In the eyes of many, the country is a scowling theocracy with hardline global ambitions. Alcohol is illegal. The nightclubbing chapter in the Lonely Planet guidebook is just two words long. It reads: “Dream on.”
The second is street-level Iran, where introducing yourself as British is likely to meet with nothing more threatening than an invitation to tea. “Ah, Manchester! Liverpool!” It’s a country where genial hospitality to strangers is a way of life, where mutterings over governmental ineptitude are commonplace and where elegant girls in coloured headscarves turn heads on the pavement.

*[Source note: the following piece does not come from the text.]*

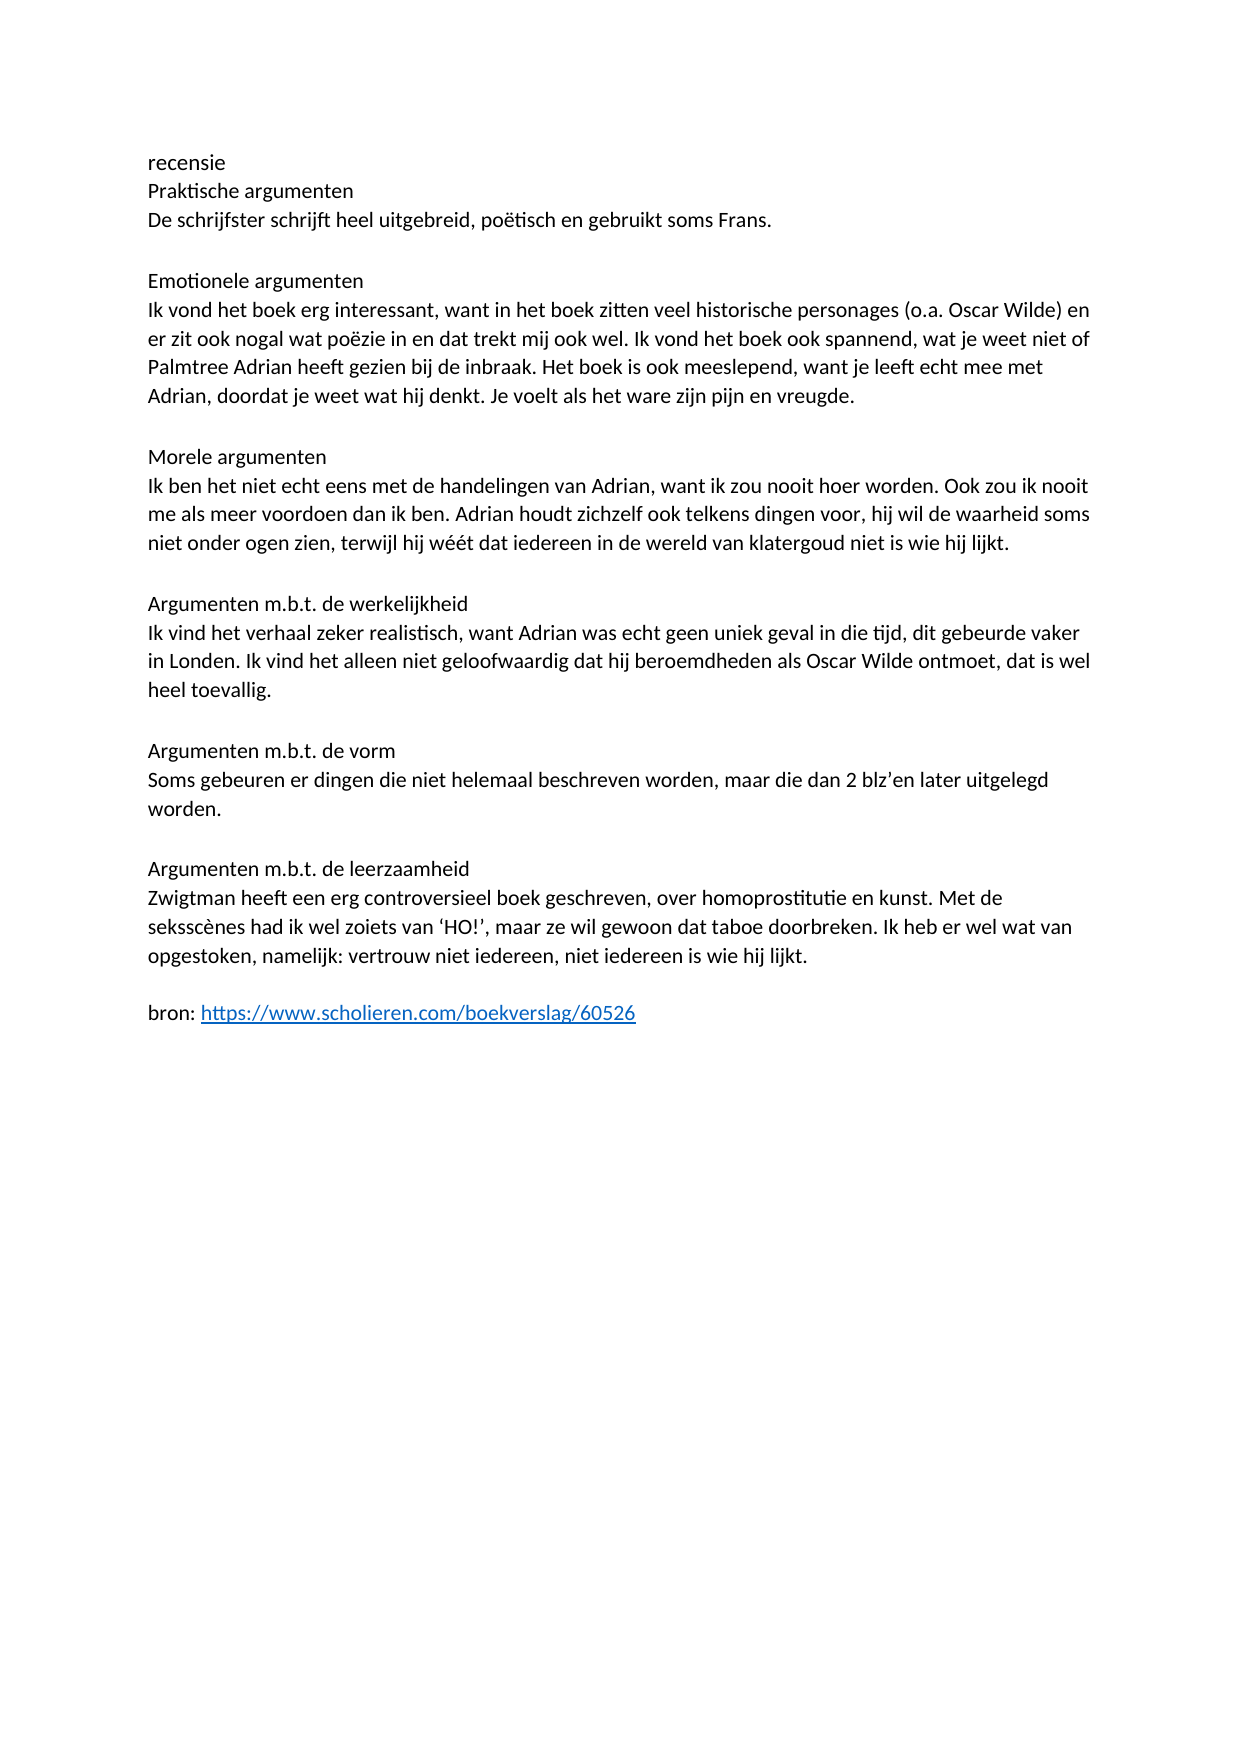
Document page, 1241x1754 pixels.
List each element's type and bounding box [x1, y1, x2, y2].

text [148, 148, 1093, 1026]
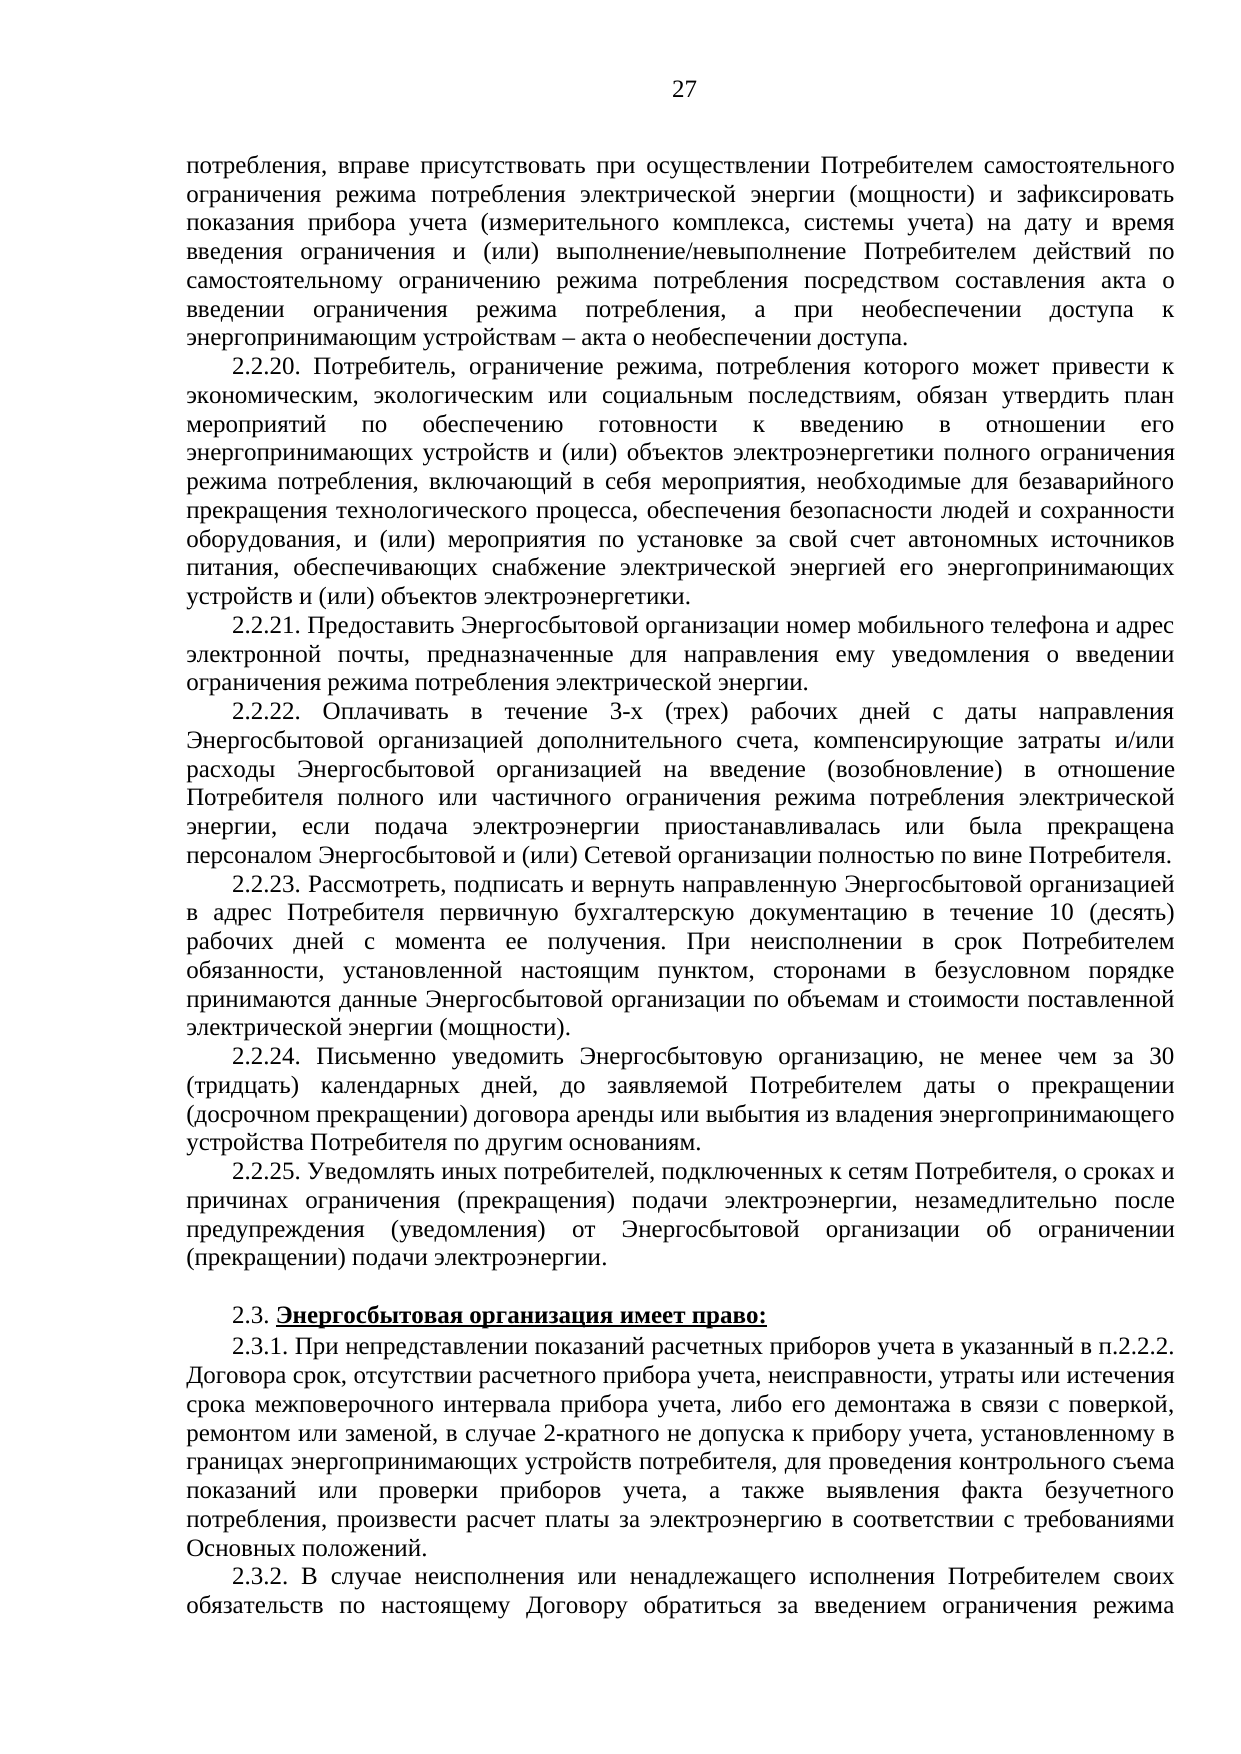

Again and again, the people you meet are charming, trusting and endlessly inquisitive. There’s a deep pride in the Shia faith and Persia’s ancient culture, just as there’s an astute awareness of outside perceptions.
The strange truth is that both faces – the cold-eyed fundamentalism and the humbling warmth – exist in full. A five-minute walk can take you from rabid anti-Western murals (sample slogan: “Let the US be angry with us and die of this anger”) to craft stalls where women in jeans sell handmade love-hearts.
Fearsomely stubbled policemen melt into goodwill when asked for directions. One of the first billboards you see on the drive from Iman Khomeini International Airport shows Michael Owen advertising watches. Axis of evil? There’s a Debenhams.
Pouring with passion
And somewhere in this odd, welcoming, traffic-clogged city runs a hot-headed football conflict: the reds of Persepolis and the blues of Esteghlal. Derby day is unlike any other in the sporting calendar. Twenty-four hours before the game, over a cup of sugary tea in a carpet shop in Tehran’s teeming bazaar, I meet with Hussein. He’s a red.
Lots of Persepolis fans don’t care about anything except beating Esteghlal. Crazy things happen when we play them: riots, match-fixing, fighting...
“What you need to understand is that lots of Persepolis fans don’t care about anything except beating Esteghlal,” he says. He has a habit of laying his palm across his breast when he talks about Persepolis. “We could be mid-table or lower, but if we win the derby they’ll be happy.
"Crazy things happen when we play Esteghlal. Riots, match-fixing, fighting. You know the government get scared by the passion of the fans? These days they only allow 95,000 to attend.” Right. Only?
The tale of the derby is tied up in the tale of the country. A quick history recap: in the middle part of the 20th Century, Iran was governed by Shah Mohammad Reza Pahlavi, a dapper monarch fond of social reform and lavish living. Tourists were drawn to Tehran’s bars and discos, while the shah’s enemies (of which there were many, both secular and religious) saw him as a wasteful puppet of the West.
Things came to an epoch-changing head in 1979, when spiritual leader Ayatollah Khomeini tapped into public sentiment and spearheaded a now infamous revolution. The shah fled; the country became the world’s first Islamic Republic. The thirtieth anniversary of the Iranian Revolution has just been celebrated.